Am 7. Mai 2010 geriet ein fünfjähriges Kind in der U-Bahnstation „Enkplatz“ der Wiener Linien beim Einsteigen in einen U-Bahnzug der Linie U3 mit seinem Fuß zwischen die sich schließenden Wagentüren. Der Bub wurde eingeklemmt, niedergerissen und über die gesamte Bahnsteiglänge vom anfahrenden U-Bahnzug mitgeschleift. Schließlich schlug er auf der Bahnsteigabsperrung auf.

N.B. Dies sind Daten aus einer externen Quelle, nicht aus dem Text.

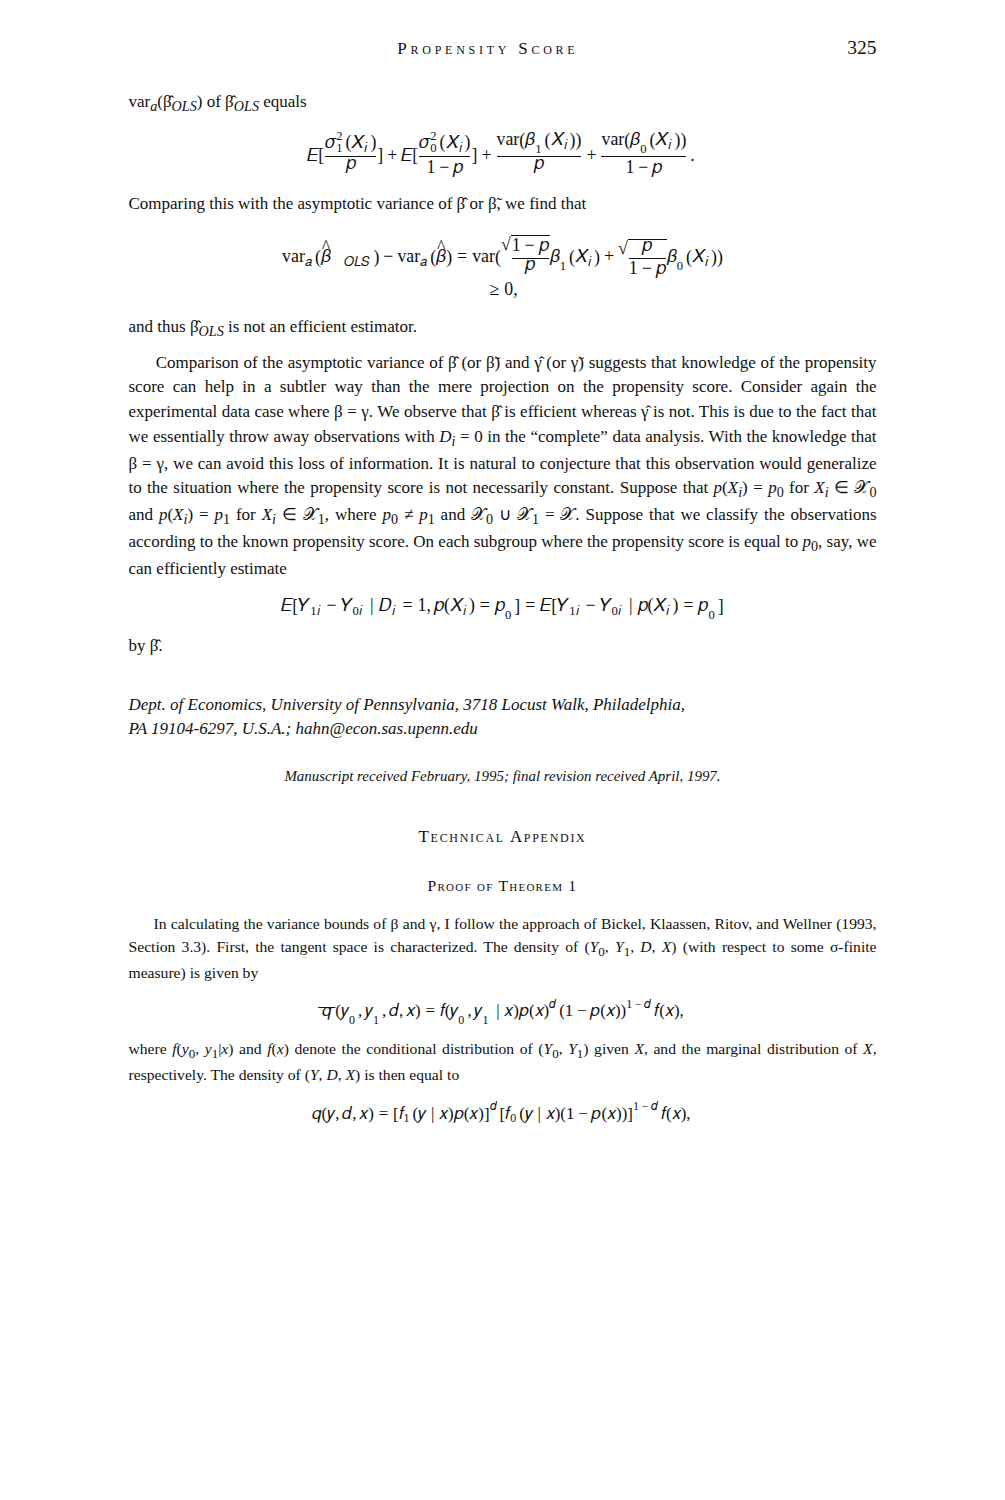Propensity Score 325
vara(β̂OLS) of β̂OLS equals
E [ σ12(Xi) p ] + E [ σ02(Xi) 1−p ] + var(β1(Xi)) p + var(β0(Xi)) 1−p .
Comparing this with the asymptotic variance of β̂ or β̃, we find that
vara (β^ OLS) − vara (β^) = var ( 1−pp β1(Xi) + p1−p β0(Xi) )
≥0,
and thus β̂OLS is not an efficient estimator.
Comparison of the asymptotic variance of β̂ (or β̃) and γ̂ (or γ̃) suggests that knowledge of the propensity score can help in a subtler way than the mere projection on the propensity score. Consider again the experimental data case where β = γ. We observe that β̂ is efficient whereas γ̂ is not. This is due to the fact that we essentially throw away observations with Di = 0 in the “complete” data analysis. With the knowledge that β = γ, we can avoid this loss of information. It is natural to conjecture that this observation would generalize to the situation where the propensity score is not necessarily constant. Suppose that p(Xi) = p0 for Xi ∈ 𝒳0 and p(Xi) = p1 for Xi ∈ 𝒳1, where p0 ≠ p1 and 𝒳0 ∪ 𝒳1 = 𝒳. Suppose that we classify the observations according to the known propensity score. On each subgroup where the propensity score is equal to p0, say, we can efficiently estimate
E[Y1i−Y0i |Di=1, p(Xi)=p0] = E[Y1i−Y0i |p(Xi)=p0]
by β̂.
Dept. of Economics, University of Pennsylvania, 3718 Locust Walk, Philadelphia,
PA 19104-6297, U.S.A.; hahn@econ.sas.upenn.edu
Manuscript received February, 1995; final revision received April, 1997.
Technical Appendix
Proof of Theorem 1
In calculating the variance bounds of β and γ, I follow the approach of Bickel, Klaassen, Ritov, and Wellner (1993, Section 3.3). First, the tangent space is characterized. The density of (Y0, Y1, D, X) (with respect to some σ-finite measure) is given by
q― (y0,y1,d,x) = f(y0,y1|x) p(x)d (1−p(x))1−d f(x),
where f(y0, y1|x) and f(x) denote the conditional distribution of (Y0, Y1) given X, and the marginal distribution of X, respectively. The density of (Y, D, X) is then equal to
q(y,d,x) = [f1(y|x)p(x)]d [f0(y|x)(1−p(x))]1−d f(x),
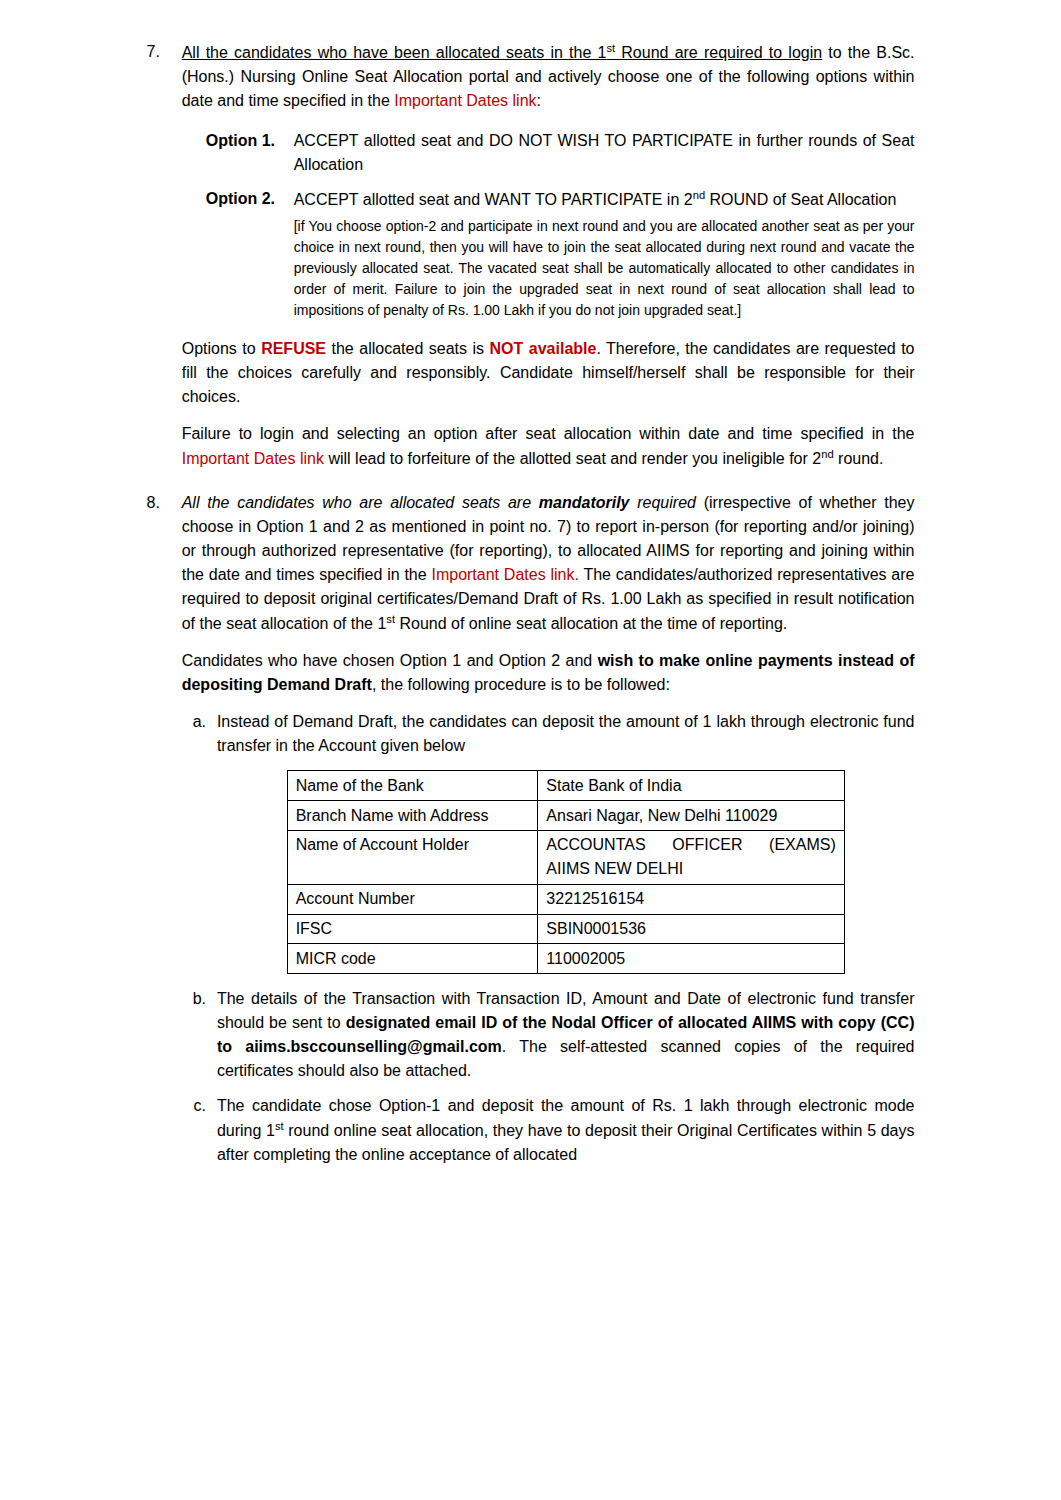7. All the candidates who have been allocated seats in the 1st Round are required to login to the B.Sc. (Hons.) Nursing Online Seat Allocation portal and actively choose one of the following options within date and time specified in the Important Dates link:
Option 1.
ACCEPT allotted seat and DO NOT WISH TO PARTICIPATE in further rounds of Seat Allocation
Option 2.
ACCEPT allotted seat and WANT TO PARTICIPATE in 2nd ROUND of Seat Allocation [if You choose option-2 and participate in next round and you are allocated another seat as per your choice in next round, then you will have to join the seat allocated during next round and vacate the previously allocated seat. The vacated seat shall be automatically allocated to other candidates in order of merit. Failure to join the upgraded seat in next round of seat allocation shall lead to impositions of penalty of Rs. 1.00 Lakh if you do not join upgraded seat.]
Options to REFUSE the allocated seats is NOT available. Therefore, the candidates are requested to fill the choices carefully and responsibly. Candidate himself/herself shall be responsible for their choices.
Failure to login and selecting an option after seat allocation within date and time specified in the Important Dates link will lead to forfeiture of the allotted seat and render you ineligible for 2nd round.
8. All the candidates who are allocated seats are mandatorily required (irrespective of whether they choose in Option 1 and 2 as mentioned in point no. 7) to report in-person (for reporting and/or joining) or through authorized representative (for reporting), to allocated AIIMS for reporting and joining within the date and times specified in the Important Dates link. The candidates/authorized representatives are required to deposit original certificates/Demand Draft of Rs. 1.00 Lakh as specified in result notification of the seat allocation of the 1st Round of online seat allocation at the time of reporting.
Candidates who have chosen Option 1 and Option 2 and wish to make online payments instead of depositing Demand Draft, the following procedure is to be followed:
Instead of Demand Draft, the candidates can deposit the amount of 1 lakh through electronic fund transfer in the Account given below
| Name of the Bank | State Bank of India |
| Branch Name with Address | Ansari Nagar, New Delhi 110029 |
| Name of Account Holder | ACCOUNTAS OFFICER (EXAMS) AIIMS NEW DELHI |
| Account Number | 32212516154 |
| IFSC | SBIN0001536 |
| MICR code | 110002005 |
The details of the Transaction with Transaction ID, Amount and Date of electronic fund transfer should be sent to designated email ID of the Nodal Officer of allocated AIIMS with copy (CC) to aiims.bsccounselling@gmail.com. The self-attested scanned copies of the required certificates should also be attached.
The candidate chose Option-1 and deposit the amount of Rs. 1 lakh through electronic mode during 1st round online seat allocation, they have to deposit their Original Certificates within 5 days after completing the online acceptance of allocated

Der Fünfjährige wurde schwer verletzt und musste auf der Intensivstation sogar einige Tage in künstlichen Tiefschlaf versetzt werden.

 

Dieses tragische Unfallereignis stellt bei den Wiener Linien leider keinen Einzelfall, sondern einen traurigen Höhepunkt dar. In den letzten Monaten kam es bereits zu einer Reihe von Unfallereignissen, bei denen Fahrgäste immer wieder zwischen den sich schließenden Türen von Straßenbahnen oder U-Bahnen eingeklemmt, mitgerissen und dabei verletzt wurden. Seitens der Wiener Linien wurde als Erklärung für diese Unfallereignisse in ärgerlicher Regelmäßigkeit immer wieder ein falsches Verhalten der Fahrgäste oder des Fahrpersonals (StraßenbahnfahrerInnen, U-BahnfahrerInnen) vorgeschoben, immer wieder wurden die Unfallereignisse weiters als seltene „Einzelereignisse“ abgetan. Zur Beruhigung der Öffentlichkeit wurden nach den Unfällen auch immer „genaue Untersuchungen des Unfallfahrzeuges“ zelebriert; von darüber hinausgehenden technischen oder organisatorischen Maßnahmen hingegen konnte man anschließend nichts mehr hören.

 

Bereits am 31. Mai 2008 war der Tageszeitung „Kurier“ zu entnehmen, dass die Wiener Linien wegen der Verweigerung von Sicherheitsprüfungen sogar in mehreren Fällen angezeigt wurden. In diesem Artikel ist auch im Detail dargestellt und dokumentiert, dass innerhalb weniger Monate mehrere Personen (besonders SeniorInnen und Kinder) durch Straßenbahntüren eingeklemmt, mitgeschleift und dabei teilweise schwer verletzt oder sogar getötet wurden. Immer wieder hatten dabei die Türfühlerkanten (Einklemmschutz) die eingeklemmten Personen nicht erkannt, der nachfolgende Unfall kann daher immer wieder auf dieses Versagen zurückgeführt werden.

 

Fast alle bisherigen Unfälle, bei denen Fahrgäste durch Fahrzeugtüren eingeklemmt und anschließend mitgeschleift und verletzt oder gar getötet wurden, haben sich bei Straßenbahnfahrzeugen ereignet.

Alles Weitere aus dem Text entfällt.